**Information provided**
^^^^

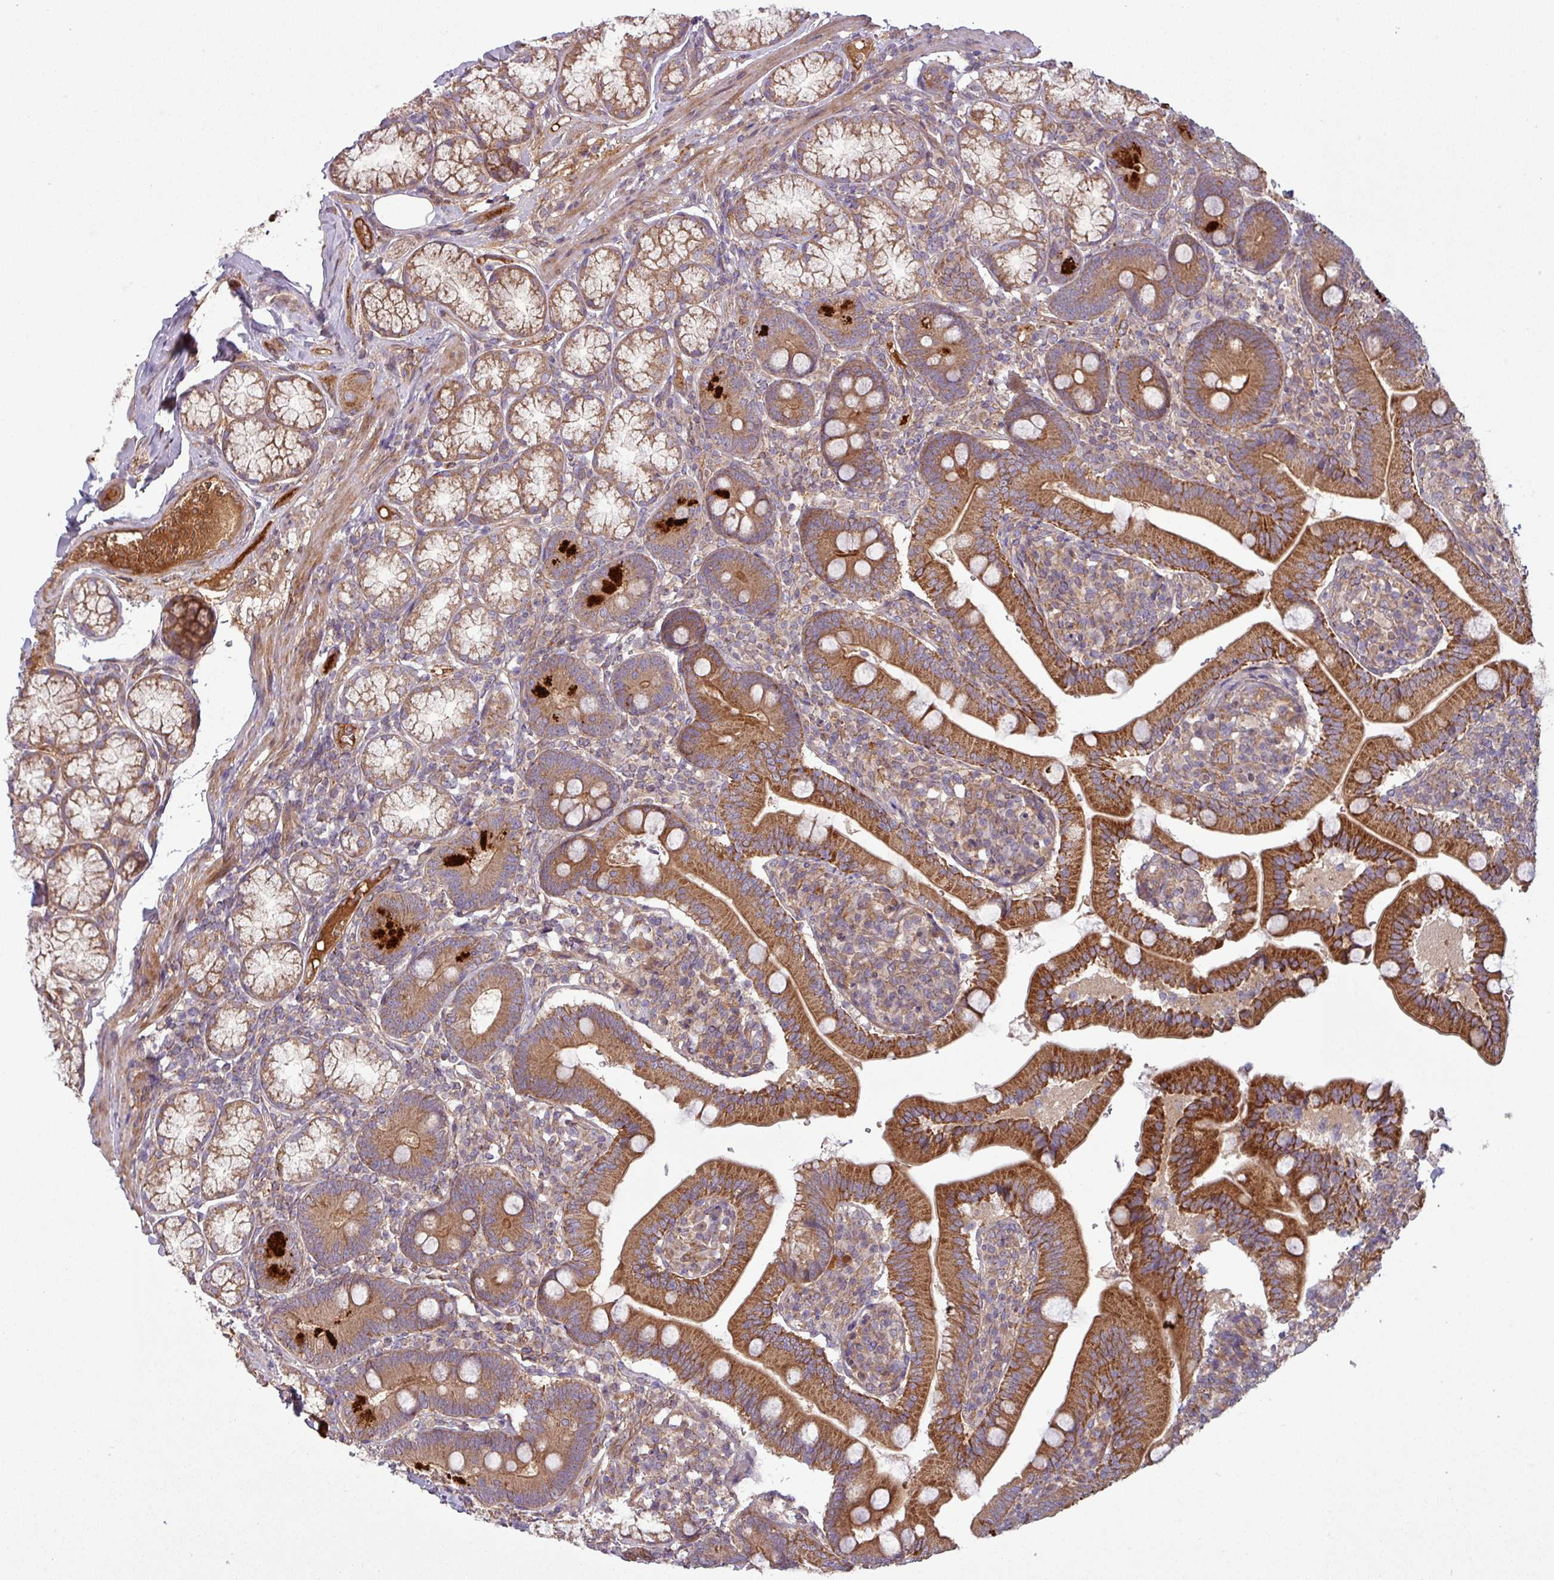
{"staining": {"intensity": "strong", "quantity": ">75%", "location": "cytoplasmic/membranous"}, "tissue": "duodenum", "cell_type": "Glandular cells", "image_type": "normal", "snomed": [{"axis": "morphology", "description": "Normal tissue, NOS"}, {"axis": "topography", "description": "Duodenum"}], "caption": "IHC of benign human duodenum shows high levels of strong cytoplasmic/membranous staining in approximately >75% of glandular cells. Nuclei are stained in blue.", "gene": "SNRNP25", "patient": {"sex": "female", "age": 67}}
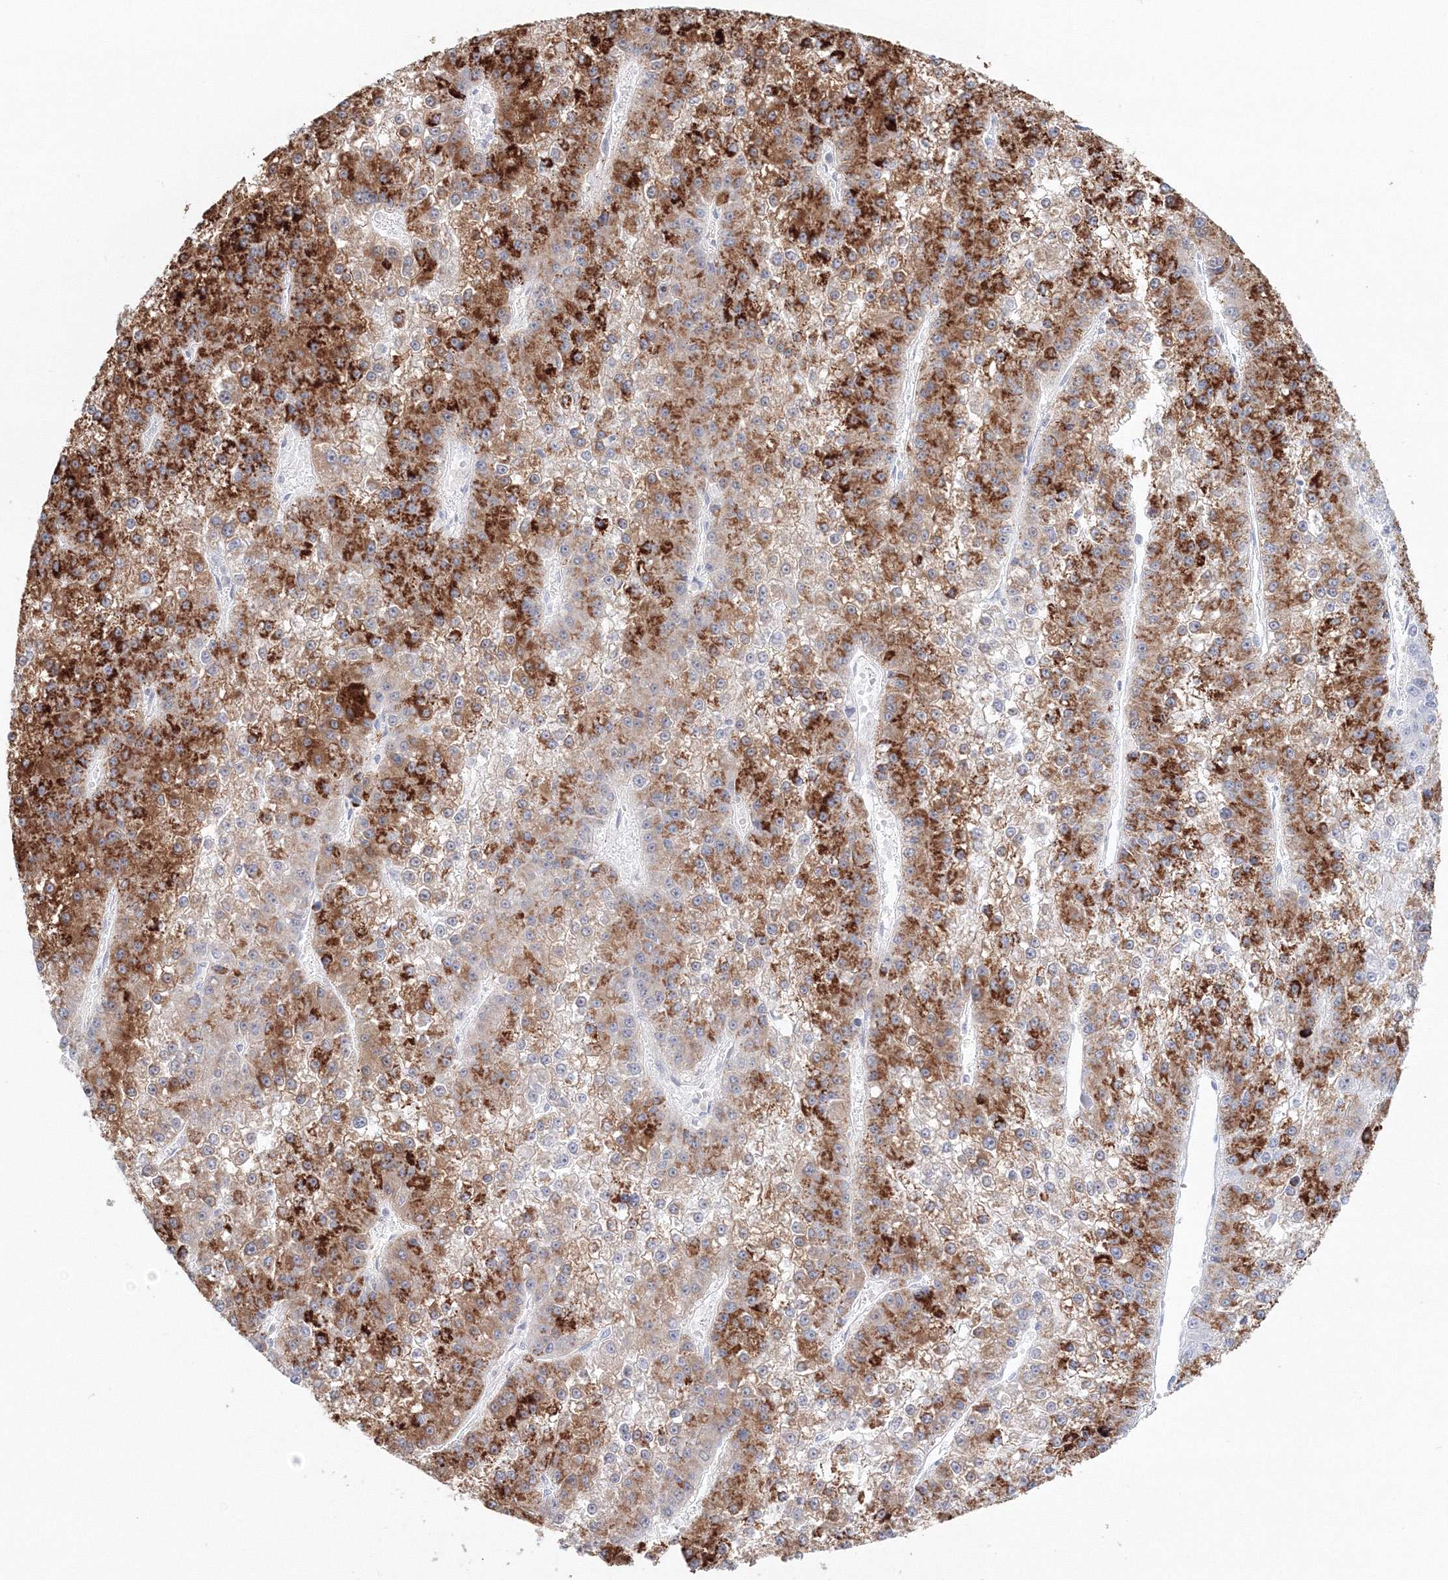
{"staining": {"intensity": "strong", "quantity": ">75%", "location": "cytoplasmic/membranous"}, "tissue": "liver cancer", "cell_type": "Tumor cells", "image_type": "cancer", "snomed": [{"axis": "morphology", "description": "Carcinoma, Hepatocellular, NOS"}, {"axis": "topography", "description": "Liver"}], "caption": "An image of human liver cancer (hepatocellular carcinoma) stained for a protein exhibits strong cytoplasmic/membranous brown staining in tumor cells.", "gene": "VSIG1", "patient": {"sex": "female", "age": 73}}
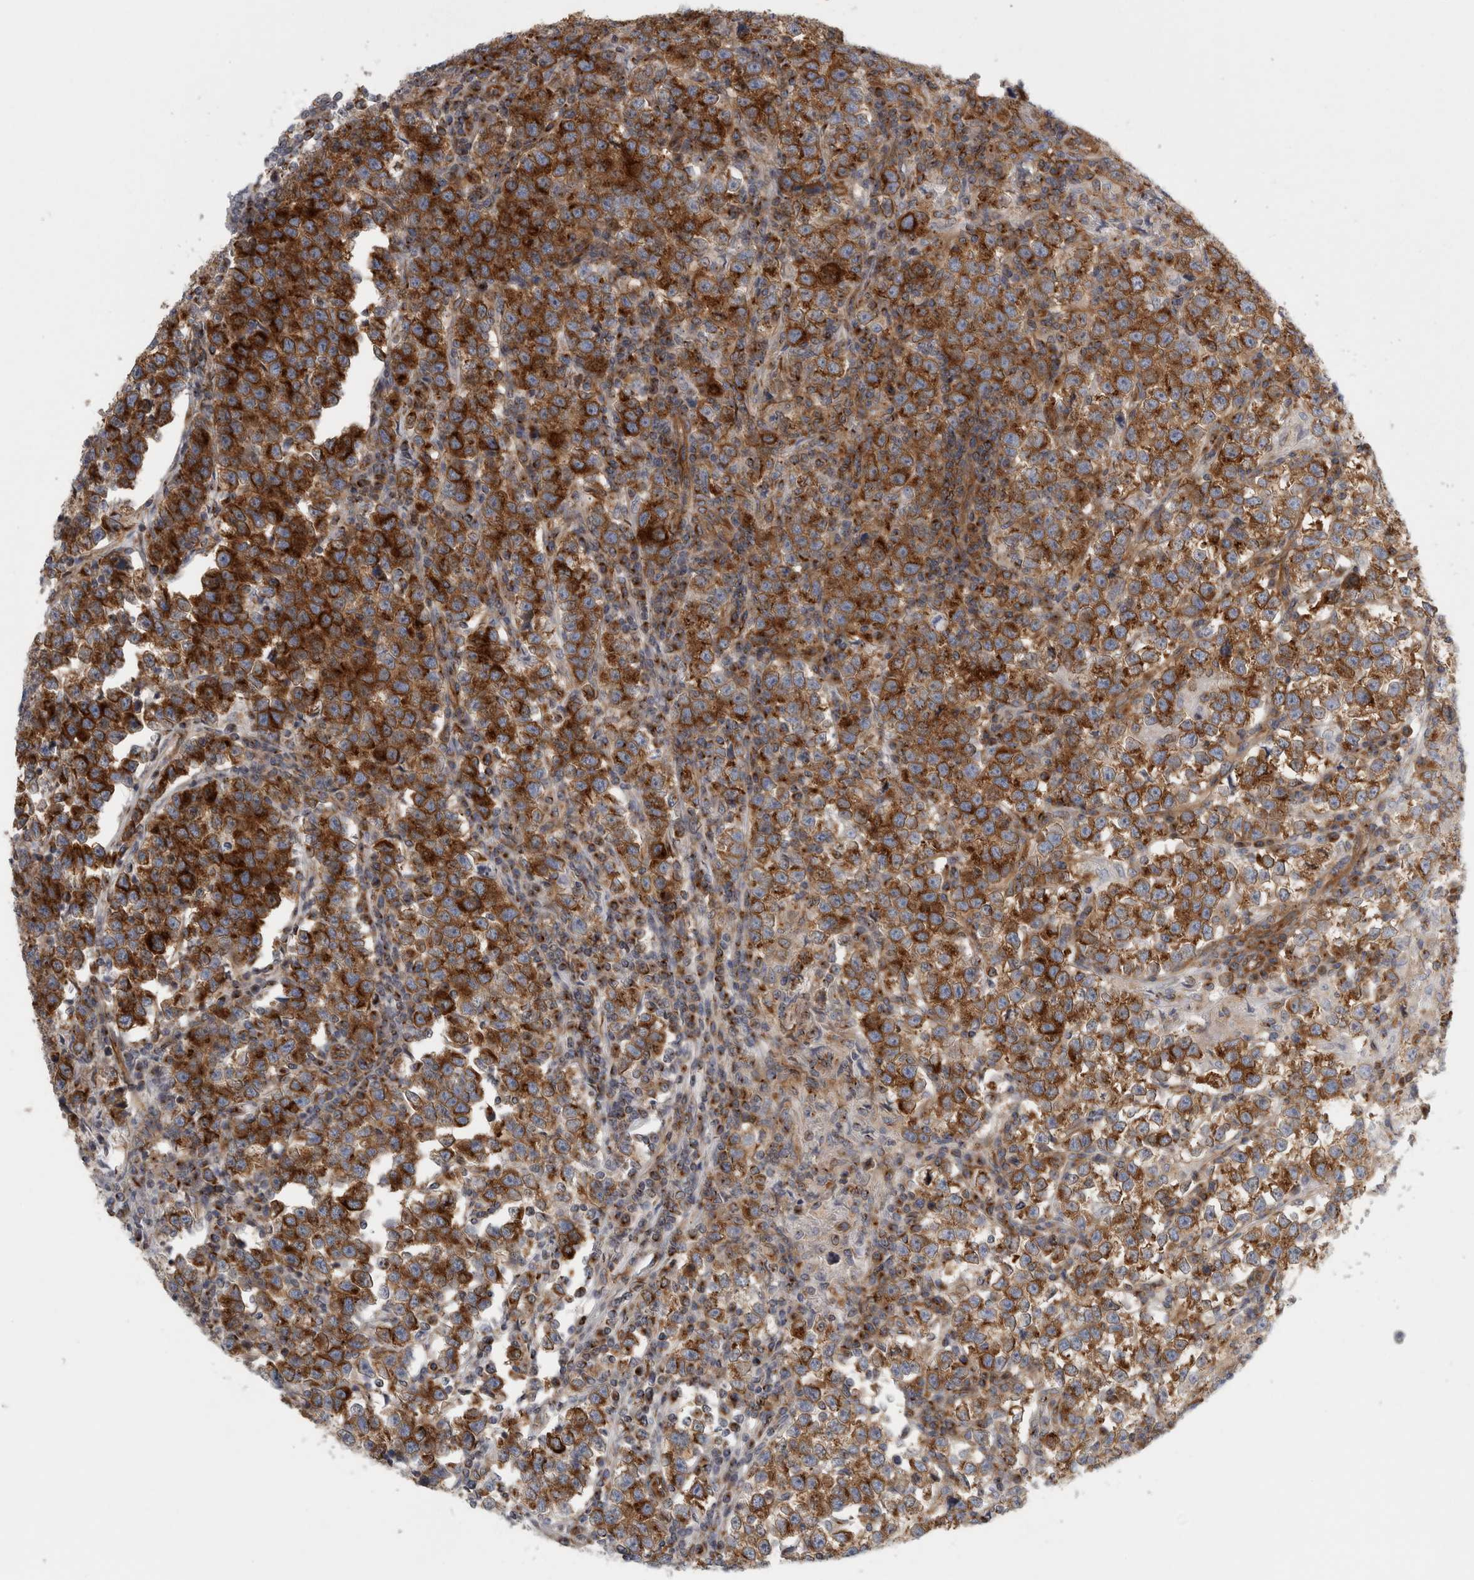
{"staining": {"intensity": "strong", "quantity": ">75%", "location": "cytoplasmic/membranous"}, "tissue": "testis cancer", "cell_type": "Tumor cells", "image_type": "cancer", "snomed": [{"axis": "morphology", "description": "Normal tissue, NOS"}, {"axis": "morphology", "description": "Seminoma, NOS"}, {"axis": "topography", "description": "Testis"}], "caption": "DAB immunohistochemical staining of human testis cancer displays strong cytoplasmic/membranous protein positivity in approximately >75% of tumor cells.", "gene": "PEX6", "patient": {"sex": "male", "age": 43}}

^^^^

**Problem to work on**
Begin at the first line of the data above and repeat each line exactly, stopping after the line containing "image of human". Omit the pictures.

**Answer for this exercise**
{"staining": {"intensity": "strong", "quantity": ">75%", "location": "cytoplasmic/membranous"}, "tissue": "duodenum", "cell_type": "Glandular cells", "image_type": "normal", "snomed": [{"axis": "morphology", "description": "Normal tissue, NOS"}, {"axis": "topography", "description": "Duodenum"}], "caption": "IHC of benign human duodenum shows high levels of strong cytoplasmic/membranous staining in approximately >75% of glandular cells. Nuclei are stained in blue.", "gene": "SNRNP25", "patient": {"sex": "female", "age": 67}}
{"staining": {"intensity": "strong", "quantity": ">75%", "location": "cytoplasmic/membranous"}, "tissue": "liver cancer", "cell_type": "Tumor cells", "image_type": "cancer", "snomed": [{"axis": "morphology", "description": "Carcinoma, Hepatocellular, NOS"}, {"axis": "topography", "description": "Liver"}], "caption": "An image of human liver cancer (hepatocellular carcinoma) stained for a protein exhibits strong cytoplasmic/membranous brown staining in tumor cells.", "gene": "VSIG1", "patient": {"sex": "female", "age": 73}}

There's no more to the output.